* [Problem 1]
Give the saved entries below as a Markdown table with the columns Row and Line, numbering each nonblank line and leaving out blank lines. Omit the pictures from the table.

* [Source extract]
-------------------------
Reporting

Pivot with top distinct values? Maybe a nested pivot?

Path Finder

I have a pivot set up as follows:

  • Data source myfirewall

  • Rows split on source_ip

  • Columns include bytes_downloaded and outside_hosts.

I'd like to only return the top say 5 or 10 outside_hosts along with their associated bytes_downloaded. How can I do so? I'm guessing it is somewhere in the manual but I'm getting lost in the terminology.

EDIT to answer @mattness:

Yes, I'm hoping to do this through the GUI. I've written nested searches and the like before and I can go back to doing so here if needed. Hoping not though. I have dozens of varying searches similar to this and it would be extremely useful to allow some of my other coworkers to make their own.

  • outside_hosts is a string field containing a domain name or an IP address.
  • source_ip is a string field containing a source IP address (inside the firewall)
  • bytes_downloaded is a numeric field representing the number of bytes downloaded in a given session

Each source_ip can map to one or more outside_hosts.

What I need to do is make a chart of the top 10 source_ip entries based on their sum(bytes_downloaded). Once that is completed to make the results readable I need a way to only show the top 20 outside_hosts associated with that given source_ip.

Using pseudocode for the last bit of logic:

top(sum(`bytes_downloaded` split by `outside_hosts`) ) limit 20. 
Tags (2)
0 Karma
1 Solution

Splunk Employee
Splunk Employee

Ok, I'm a bit unclear about a few things:

  • How have gotten your column fields into the pivot table--are they Split Row elements or Column Value elements?
  • What is the nature of the column_hosts field? Is it a string type field? Or is it a numeric field--a count of hosts, perhaps?
  • Does each source_ip value correspond to a distinct/different outside_hosts value? If the answer to that last question is 'no' you may want to consider making outside_hosts the first Split Row element, and move source_ip to second place.
-------------------------
(Saved entries)
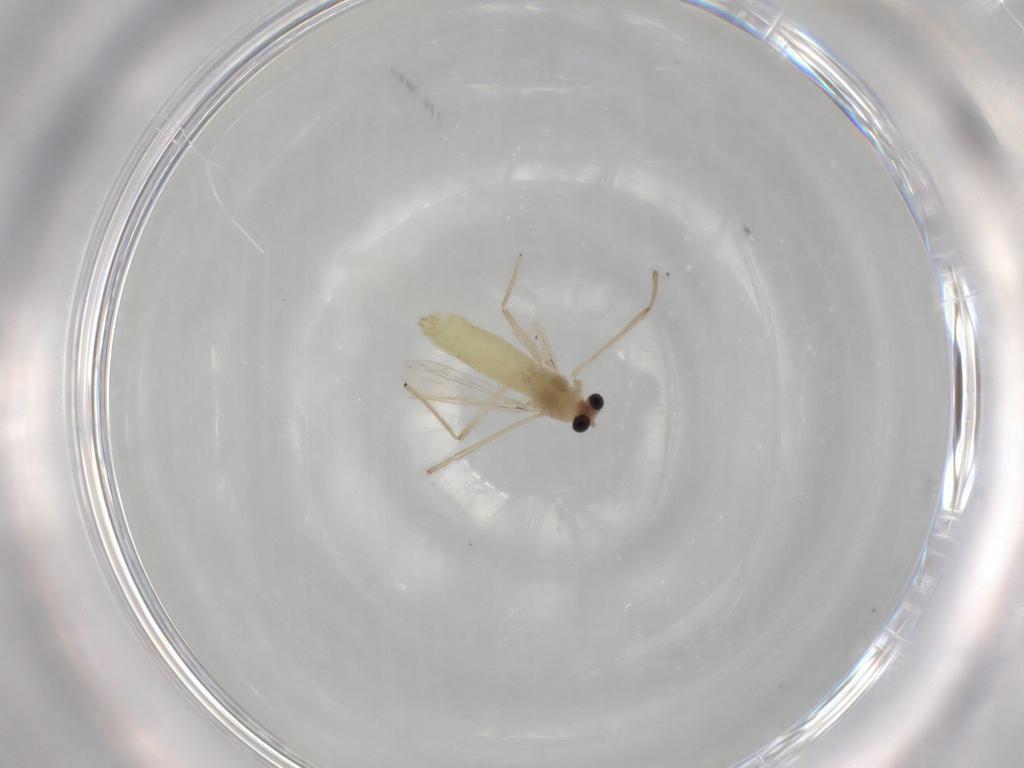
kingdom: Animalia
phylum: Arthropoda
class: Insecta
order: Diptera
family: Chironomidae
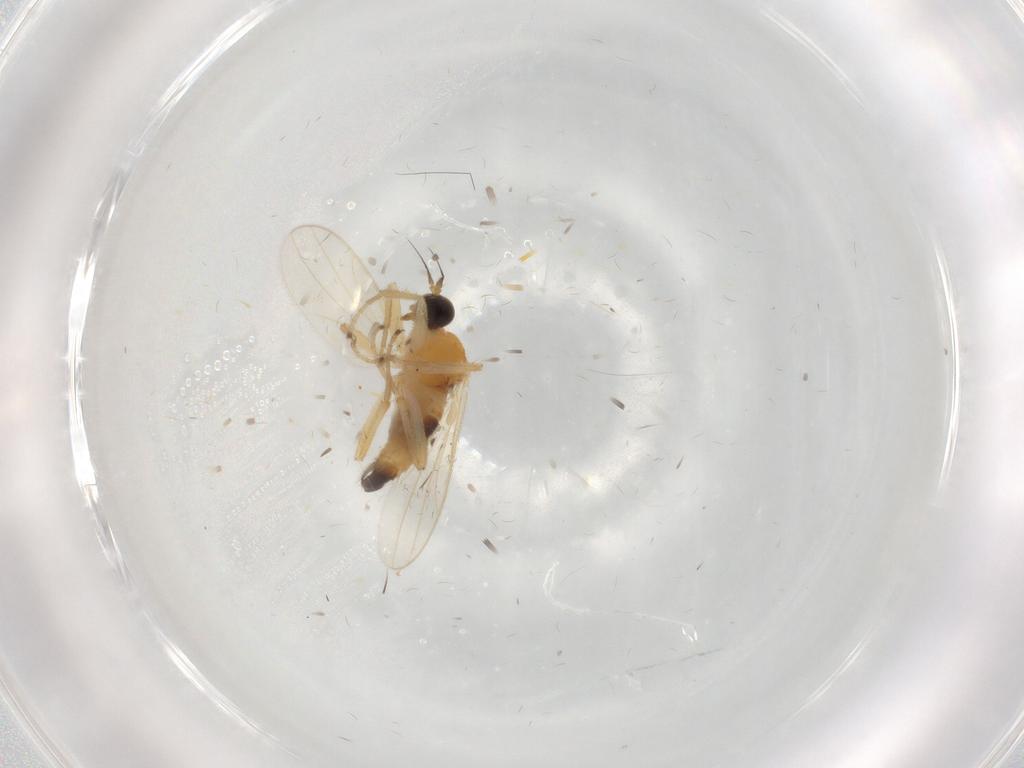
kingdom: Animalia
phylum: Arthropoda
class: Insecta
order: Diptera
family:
-------------------------
* [Problem 2]
Edit the pivot question by repeating it from "Each source_ip can" up to and including "that given source_ip.", with "source_ip" replaced by "client_ip".

* [Written reply 1]
| Row | Line |
|---|---|
| 1 | kingdom: Animalia |
| 2 | phylum: Arthropoda |
| 3 | class: Insecta |
| 4 | order: Diptera |
| 5 | family: Chironomidae |
| 6 | kingdom: Animalia |
| 7 | phylum: Arthropoda |
| 8 | class: Insecta |
| 9 | order: Diptera |
| 10 | family: |

* [Written reply 2]
Each client_ip can map to one or more outside_hosts.

What I need to do is make a chart of the top 10 client_ip entries based on their sum(bytes_downloaded). Once that is completed to make the results readable I need a way to only show the top 20 outside_hosts associated with that given client_ip.